Items from a dataset
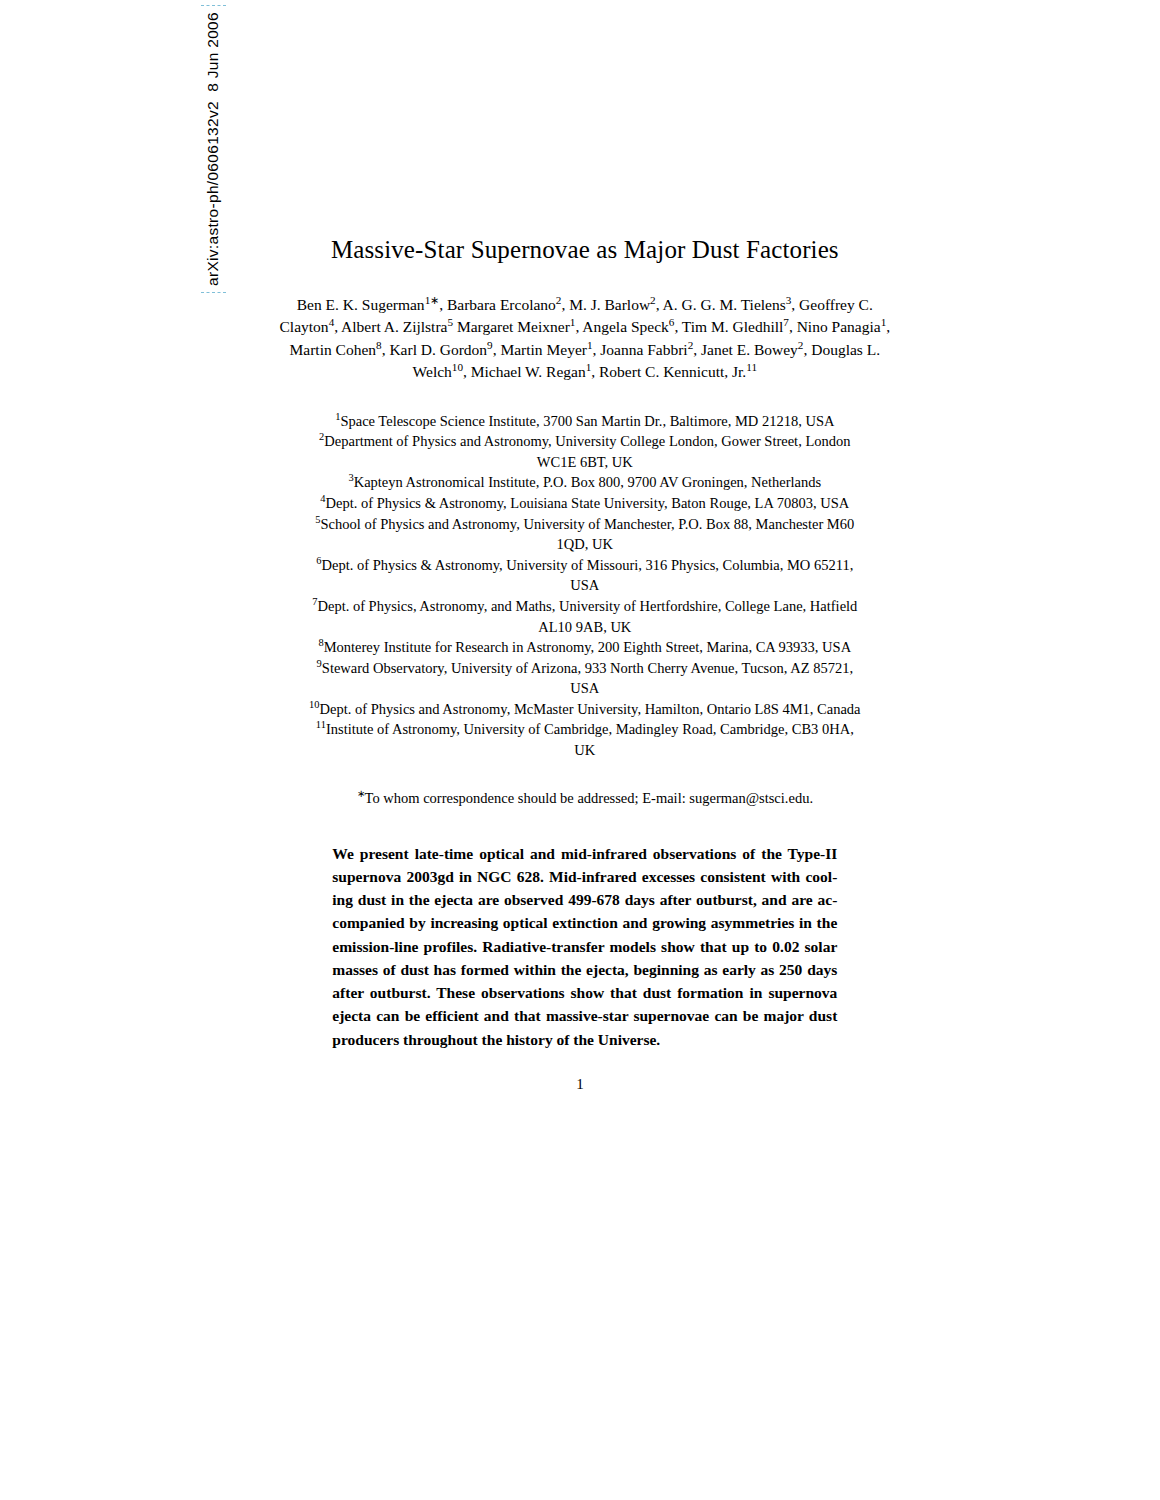arXiv:astro-ph/0606132v2 8 Jun 2006
Massive-Star Supernovae as Major Dust Factories
Ben E. K. Sugerman1∗, Barbara Ercolano2, M. J. Barlow2, A. G. G. M. Tielens3, Geoffrey C. Clayton4, Albert A. Zijlstra5 Margaret Meixner1, Angela Speck6, Tim M. Gledhill7, Nino Panagia1, Martin Cohen8, Karl D. Gordon9, Martin Meyer1, Joanna Fabbri2, Janet E. Bowey2, Douglas L. Welch10, Michael W. Regan1, Robert C. Kennicutt, Jr.11
1Space Telescope Science Institute, 3700 San Martin Dr., Baltimore, MD 21218, USA
2Department of Physics and Astronomy, University College London, Gower Street, London
WC1E 6BT, UK
3Kapteyn Astronomical Institute, P.O. Box 800, 9700 AV Groningen, Netherlands
4Dept. of Physics & Astronomy, Louisiana State University, Baton Rouge, LA 70803, USA
5School of Physics and Astronomy, University of Manchester, P.O. Box 88, Manchester M60
1QD, UK
6Dept. of Physics & Astronomy, University of Missouri, 316 Physics, Columbia, MO 65211,
USA
7Dept. of Physics, Astronomy, and Maths, University of Hertfordshire, College Lane, Hatfield
AL10 9AB, UK
8Monterey Institute for Research in Astronomy, 200 Eighth Street, Marina, CA 93933, USA
9Steward Observatory, University of Arizona, 933 North Cherry Avenue, Tucson, AZ 85721,
USA
10Dept. of Physics and Astronomy, McMaster University, Hamilton, Ontario L8S 4M1, Canada
11Institute of Astronomy, University of Cambridge, Madingley Road, Cambridge, CB3 0HA,
UK
∗To whom correspondence should be addressed; E-mail: sugerman@stsci.edu.
We present late-time optical and mid-infrared observations of the Type-II supernova 2003gd in NGC 628. Mid-infrared excesses consistent with cooling dust in the ejecta are observed 499-678 days after outburst, and are accompanied by increasing optical extinction and growing asymmetries in the emission-line profiles. Radiative-transfer models show that up to 0.02 solar masses of dust has formed within the ejecta, beginning as early as 250 days after outburst. These observations show that dust formation in supernova ejecta can be efficient and that massive-star supernovae can be major dust producers throughout the history of the Universe.
1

■ PROBLEM
Write out, word for word, every line from the one containing "9Steward Observatory, University" through the last line of the records above.

■ YOUR SOLUTION
9Steward Observatory, University of Arizona, 933 North Cherry Avenue, Tucson, AZ 85721,
USA
10Dept. of Physics and Astronomy, McMaster University, Hamilton, Ontario L8S 4M1, Canada
11Institute of Astronomy, University of Cambridge, Madingley Road, Cambridge, CB3 0HA,
UK
∗To whom correspondence should be addressed; E-mail: sugerman@stsci.edu.
We present late-time optical and mid-infrared observations of the Type-II supernova 2003gd in NGC 628. Mid-infrared excesses consistent with cooling dust in the ejecta are observed 499-678 days after outburst, and are accompanied by increasing optical extinction and growing asymmetries in the emission-line profiles. Radiative-transfer models show that up to 0.02 solar masses of dust has formed within the ejecta, beginning as early as 250 days after outburst. These observations show that dust formation in supernova ejecta can be efficient and that massive-star supernovae can be major dust producers throughout the history of the Universe.
1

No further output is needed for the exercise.